→ **Отрывок страницы**

Адаптация как симптом. Русская классика на постсоветском экране
Шрифт:
Однако, как уже было упомянуто, те режиссеры, которые используют «реставрирующую» риторику и претендуют на возвращение к классическим произведениям «как они есть», вовсе не нейтральны по отношению к этим текстам. С одной стороны, идеологически нагружена сама реставрирующая стратегия адаптаций. С другой – анализ незначительных на первый взгляд сдвигов, которым создатели экранизаций подвергают текст, называя их необходимыми трансформациями при переводе с одного языка на другой, демонстрирует, как идеологическая программа современной эпохи задним числом подверстывается к произведениям классиков – и далее именно такой, подправленный, образ классики транслируется массовому зрителю. Так, «Барышня-крестьянка» Алексея Сахарова (1995), кажется, мало отличается от текста – однако пушкинскую иронию над славянофильством и безусловным преимуществом русского авторы игнорируют, усиливая иронию по отношению к европейскому.
Третью, современную, волну адаптаций образуют те из них, что формально напоминают иронические трансформации 1990-х, воспроизводя, однако, при этом в игровой форме официальную идеологию – такие, как многосерийный фильм Егора Баранова «Гоголь» (2017). Адаптации этого типа можно отнести к категории «пост-соц», описанной Марком Липовецким: «кощунственная» на первый взгляд, постмодернистская деконструкция классики иронически оттеняет имперскую мифологию и служит в то же время формой ее утверждения [21] .
21
Липовецкий
Современные исследования адаптаций: фон и контекст
Исследования адаптаций, как правило, либо тяготеют к теоретическим обобщениям, для которых отдельные случаи являются лишь иллюстрациями метода, либо представляют собой сборники отдельных разборов (case studies), ценность которых в смысле концептуализации невелика. Задача настоящей книги – преодолеть ограниченность каждого из этих подходов, представив концептуальный анализ адаптаций постсоветской классики, в котором отдельные кино- и телефильмы, будучи собственно предметами исследования, дают возможность более полного понимания постсоветской социокультурной ситуации и одновременно предоставляют особого рода оптику для прочтения классики.

→ **Задание a**
Перепишите фрагмент записей от их начала до строки с «## Installation» включительно, заменив «Python» на «JavaScript». Остальное оставьте как есть.
Отрывок и записи взяты из разных источников.

→ **Материалы упражнения**
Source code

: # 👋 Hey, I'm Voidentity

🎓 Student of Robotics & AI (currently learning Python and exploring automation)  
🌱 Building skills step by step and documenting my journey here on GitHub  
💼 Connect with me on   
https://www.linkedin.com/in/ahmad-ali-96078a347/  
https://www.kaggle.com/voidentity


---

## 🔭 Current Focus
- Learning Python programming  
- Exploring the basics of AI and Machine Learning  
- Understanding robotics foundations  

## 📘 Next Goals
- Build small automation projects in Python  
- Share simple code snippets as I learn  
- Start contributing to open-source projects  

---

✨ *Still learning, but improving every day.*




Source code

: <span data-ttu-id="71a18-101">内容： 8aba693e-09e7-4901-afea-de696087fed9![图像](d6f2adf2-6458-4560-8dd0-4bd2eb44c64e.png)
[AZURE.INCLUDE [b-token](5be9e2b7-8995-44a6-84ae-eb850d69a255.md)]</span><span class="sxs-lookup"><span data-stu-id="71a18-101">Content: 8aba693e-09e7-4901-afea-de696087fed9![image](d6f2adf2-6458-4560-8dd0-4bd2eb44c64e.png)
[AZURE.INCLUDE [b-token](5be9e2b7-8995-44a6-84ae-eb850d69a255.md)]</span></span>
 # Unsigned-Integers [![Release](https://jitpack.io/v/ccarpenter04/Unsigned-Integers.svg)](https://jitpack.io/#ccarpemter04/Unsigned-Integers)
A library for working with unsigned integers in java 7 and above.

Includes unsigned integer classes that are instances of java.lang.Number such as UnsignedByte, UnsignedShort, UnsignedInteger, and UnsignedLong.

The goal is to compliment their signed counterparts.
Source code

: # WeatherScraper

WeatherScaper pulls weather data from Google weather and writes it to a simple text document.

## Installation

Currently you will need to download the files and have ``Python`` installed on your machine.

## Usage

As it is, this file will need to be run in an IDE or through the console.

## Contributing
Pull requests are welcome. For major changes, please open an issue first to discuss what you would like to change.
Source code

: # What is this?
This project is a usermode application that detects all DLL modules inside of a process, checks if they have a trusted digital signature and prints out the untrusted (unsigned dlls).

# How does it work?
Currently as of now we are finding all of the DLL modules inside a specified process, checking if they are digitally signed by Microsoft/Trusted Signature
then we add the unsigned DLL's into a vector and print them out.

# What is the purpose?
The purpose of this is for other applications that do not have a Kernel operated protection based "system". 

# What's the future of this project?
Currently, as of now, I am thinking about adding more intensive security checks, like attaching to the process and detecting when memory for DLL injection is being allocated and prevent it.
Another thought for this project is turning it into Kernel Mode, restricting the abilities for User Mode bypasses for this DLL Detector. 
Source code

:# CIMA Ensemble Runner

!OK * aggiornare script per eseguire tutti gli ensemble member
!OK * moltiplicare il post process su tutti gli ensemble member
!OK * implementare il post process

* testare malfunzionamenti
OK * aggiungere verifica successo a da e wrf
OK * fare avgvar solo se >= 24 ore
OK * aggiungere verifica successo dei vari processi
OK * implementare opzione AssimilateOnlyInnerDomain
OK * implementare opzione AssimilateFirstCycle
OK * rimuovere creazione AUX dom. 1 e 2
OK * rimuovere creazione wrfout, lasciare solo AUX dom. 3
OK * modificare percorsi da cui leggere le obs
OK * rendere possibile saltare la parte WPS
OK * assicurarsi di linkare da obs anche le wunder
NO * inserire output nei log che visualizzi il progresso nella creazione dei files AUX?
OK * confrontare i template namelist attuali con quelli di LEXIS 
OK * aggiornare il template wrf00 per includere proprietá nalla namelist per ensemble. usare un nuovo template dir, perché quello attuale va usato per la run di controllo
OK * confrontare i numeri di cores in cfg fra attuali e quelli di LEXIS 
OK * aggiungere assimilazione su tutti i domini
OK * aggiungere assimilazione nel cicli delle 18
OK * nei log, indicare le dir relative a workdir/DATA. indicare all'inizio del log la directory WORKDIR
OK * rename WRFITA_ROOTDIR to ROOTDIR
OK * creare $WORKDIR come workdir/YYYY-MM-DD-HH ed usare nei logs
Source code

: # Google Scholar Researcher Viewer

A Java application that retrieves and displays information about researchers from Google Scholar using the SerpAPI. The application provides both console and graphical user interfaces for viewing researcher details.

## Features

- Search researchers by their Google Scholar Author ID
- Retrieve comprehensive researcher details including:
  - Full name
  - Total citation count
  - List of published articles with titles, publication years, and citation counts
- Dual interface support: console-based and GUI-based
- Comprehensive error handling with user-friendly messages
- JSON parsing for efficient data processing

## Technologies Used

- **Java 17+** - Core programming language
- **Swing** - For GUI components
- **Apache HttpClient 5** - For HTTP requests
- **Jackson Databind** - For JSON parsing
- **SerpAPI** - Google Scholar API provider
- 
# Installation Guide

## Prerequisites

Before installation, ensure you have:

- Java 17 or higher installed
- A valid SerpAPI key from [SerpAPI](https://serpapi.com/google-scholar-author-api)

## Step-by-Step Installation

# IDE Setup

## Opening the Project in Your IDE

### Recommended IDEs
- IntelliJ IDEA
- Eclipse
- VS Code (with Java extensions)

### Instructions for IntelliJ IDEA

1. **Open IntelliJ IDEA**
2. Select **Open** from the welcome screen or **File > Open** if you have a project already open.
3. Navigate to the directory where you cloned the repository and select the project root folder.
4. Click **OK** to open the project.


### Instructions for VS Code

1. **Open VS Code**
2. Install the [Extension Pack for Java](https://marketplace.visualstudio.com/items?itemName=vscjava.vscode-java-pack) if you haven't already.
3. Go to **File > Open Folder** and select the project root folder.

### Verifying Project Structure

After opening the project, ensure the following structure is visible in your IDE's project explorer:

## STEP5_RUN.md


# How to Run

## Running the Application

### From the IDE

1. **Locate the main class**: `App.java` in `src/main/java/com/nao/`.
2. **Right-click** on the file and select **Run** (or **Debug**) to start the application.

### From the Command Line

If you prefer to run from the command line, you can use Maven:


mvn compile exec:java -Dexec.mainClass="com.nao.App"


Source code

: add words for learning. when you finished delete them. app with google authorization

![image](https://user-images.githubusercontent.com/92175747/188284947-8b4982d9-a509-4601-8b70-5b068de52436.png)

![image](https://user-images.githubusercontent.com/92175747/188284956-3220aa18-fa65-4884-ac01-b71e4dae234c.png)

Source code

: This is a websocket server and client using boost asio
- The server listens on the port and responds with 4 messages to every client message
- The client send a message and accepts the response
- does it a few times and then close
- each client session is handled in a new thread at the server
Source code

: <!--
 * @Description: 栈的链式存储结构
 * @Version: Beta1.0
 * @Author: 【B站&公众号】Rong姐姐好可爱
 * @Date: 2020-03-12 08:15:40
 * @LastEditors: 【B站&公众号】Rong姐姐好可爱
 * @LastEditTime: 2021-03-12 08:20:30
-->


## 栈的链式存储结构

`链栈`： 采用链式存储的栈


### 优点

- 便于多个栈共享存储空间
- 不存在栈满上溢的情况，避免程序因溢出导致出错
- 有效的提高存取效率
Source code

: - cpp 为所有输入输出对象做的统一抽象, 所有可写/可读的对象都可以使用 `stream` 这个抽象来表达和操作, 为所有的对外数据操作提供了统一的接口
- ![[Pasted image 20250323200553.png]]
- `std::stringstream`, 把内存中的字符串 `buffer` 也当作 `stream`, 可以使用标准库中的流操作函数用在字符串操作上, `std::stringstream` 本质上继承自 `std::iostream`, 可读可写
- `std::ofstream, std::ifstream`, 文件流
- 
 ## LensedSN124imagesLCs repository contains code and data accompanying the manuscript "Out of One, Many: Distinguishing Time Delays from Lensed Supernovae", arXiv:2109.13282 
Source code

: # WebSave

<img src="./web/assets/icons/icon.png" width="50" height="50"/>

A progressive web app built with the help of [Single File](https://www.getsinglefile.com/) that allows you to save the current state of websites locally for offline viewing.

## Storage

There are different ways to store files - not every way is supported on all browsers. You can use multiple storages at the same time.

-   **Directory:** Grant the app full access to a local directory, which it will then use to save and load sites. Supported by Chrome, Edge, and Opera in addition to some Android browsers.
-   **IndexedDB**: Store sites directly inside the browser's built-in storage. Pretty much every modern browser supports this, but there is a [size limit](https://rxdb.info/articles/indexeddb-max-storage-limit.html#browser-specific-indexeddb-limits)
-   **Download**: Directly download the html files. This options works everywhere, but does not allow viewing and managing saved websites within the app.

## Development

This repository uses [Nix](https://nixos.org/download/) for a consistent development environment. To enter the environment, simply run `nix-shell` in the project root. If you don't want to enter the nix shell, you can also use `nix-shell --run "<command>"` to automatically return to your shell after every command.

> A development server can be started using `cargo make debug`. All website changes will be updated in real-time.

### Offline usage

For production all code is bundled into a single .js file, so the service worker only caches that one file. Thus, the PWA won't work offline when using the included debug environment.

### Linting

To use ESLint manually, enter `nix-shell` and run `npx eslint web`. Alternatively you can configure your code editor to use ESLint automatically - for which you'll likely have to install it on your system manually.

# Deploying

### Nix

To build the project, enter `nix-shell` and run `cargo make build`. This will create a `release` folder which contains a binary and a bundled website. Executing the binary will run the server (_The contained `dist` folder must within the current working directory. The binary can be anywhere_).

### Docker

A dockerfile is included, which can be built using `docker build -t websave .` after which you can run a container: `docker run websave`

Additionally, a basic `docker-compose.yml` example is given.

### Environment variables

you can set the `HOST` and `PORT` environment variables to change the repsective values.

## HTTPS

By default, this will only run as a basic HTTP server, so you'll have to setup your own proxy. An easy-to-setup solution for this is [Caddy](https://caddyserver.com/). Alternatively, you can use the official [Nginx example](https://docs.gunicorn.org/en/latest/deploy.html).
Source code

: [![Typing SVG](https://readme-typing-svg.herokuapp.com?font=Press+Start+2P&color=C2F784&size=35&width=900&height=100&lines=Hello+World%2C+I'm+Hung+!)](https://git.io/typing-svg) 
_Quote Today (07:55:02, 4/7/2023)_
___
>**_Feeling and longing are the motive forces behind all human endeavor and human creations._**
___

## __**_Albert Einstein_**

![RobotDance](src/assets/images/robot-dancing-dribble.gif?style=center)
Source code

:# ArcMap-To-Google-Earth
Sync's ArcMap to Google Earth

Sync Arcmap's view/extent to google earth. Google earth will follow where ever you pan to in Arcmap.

→ **Задание b**
Ответьте на вопросы по отрывку.
(i) Какой фильм Алексея Сахарова назван в отрывке и в каком году он вышел?
(ii) Кто снял многосерийный фильм «Гоголь» и какой год у него указан?
(iii) Какой английский термин приводится для сборников отдельных разборов?

→ **Письменный ответ a**
Source code

: # 👋 Hey, I'm Voidentity

🎓 Student of Robotics & AI (currently learning JavaScript and exploring automation)  
🌱 Building skills step by step and documenting my journey here on GitHub  
💼 Connect with me on   
https://www.linkedin.com/in/ahmad-ali-96078a347/  
https://www.kaggle.com/voidentity


---

## 🔭 Current Focus
- Learning JavaScript programming  
- Exploring the basics of AI and Machine Learning  
- Understanding robotics foundations  

## 📘 Next Goals
- Build small automation projects in JavaScript  
- Share simple code snippets as I learn  
- Start contributing to open-source projects  

---

✨ *Still learning, but improving every day.*




Source code

: <span data-ttu-id="71a18-101">内容： 8aba693e-09e7-4901-afea-de696087fed9![图像](d6f2adf2-6458-4560-8dd0-4bd2eb44c64e.png)
[AZURE.INCLUDE [b-token](5be9e2b7-8995-44a6-84ae-eb850d69a255.md)]</span><span class="sxs-lookup"><span data-stu-id="71a18-101">Content: 8aba693e-09e7-4901-afea-de696087fed9![image](d6f2adf2-6458-4560-8dd0-4bd2eb44c64e.png)
[AZURE.INCLUDE [b-token](5be9e2b7-8995-44a6-84ae-eb850d69a255.md)]</span></span>
 # Unsigned-Integers [![Release](https://jitpack.io/v/ccarpenter04/Unsigned-Integers.svg)](https://jitpack.io/#ccarpemter04/Unsigned-Integers)
A library for working with unsigned integers in java 7 and above.

Includes unsigned integer classes that are instances of java.lang.Number such as UnsignedByte, UnsignedShort, UnsignedInteger, and UnsignedLong.

The goal is to compliment their signed counterparts.
Source code

: # WeatherScraper

WeatherScaper pulls weather data from Google weather and writes it to a simple text document.

## Installation

→ **Письменный ответ b**
(i) «Барышня-крестьянка», 1995 год.
(ii) Егор Баранов, 2017 год.
(iii) Case studies.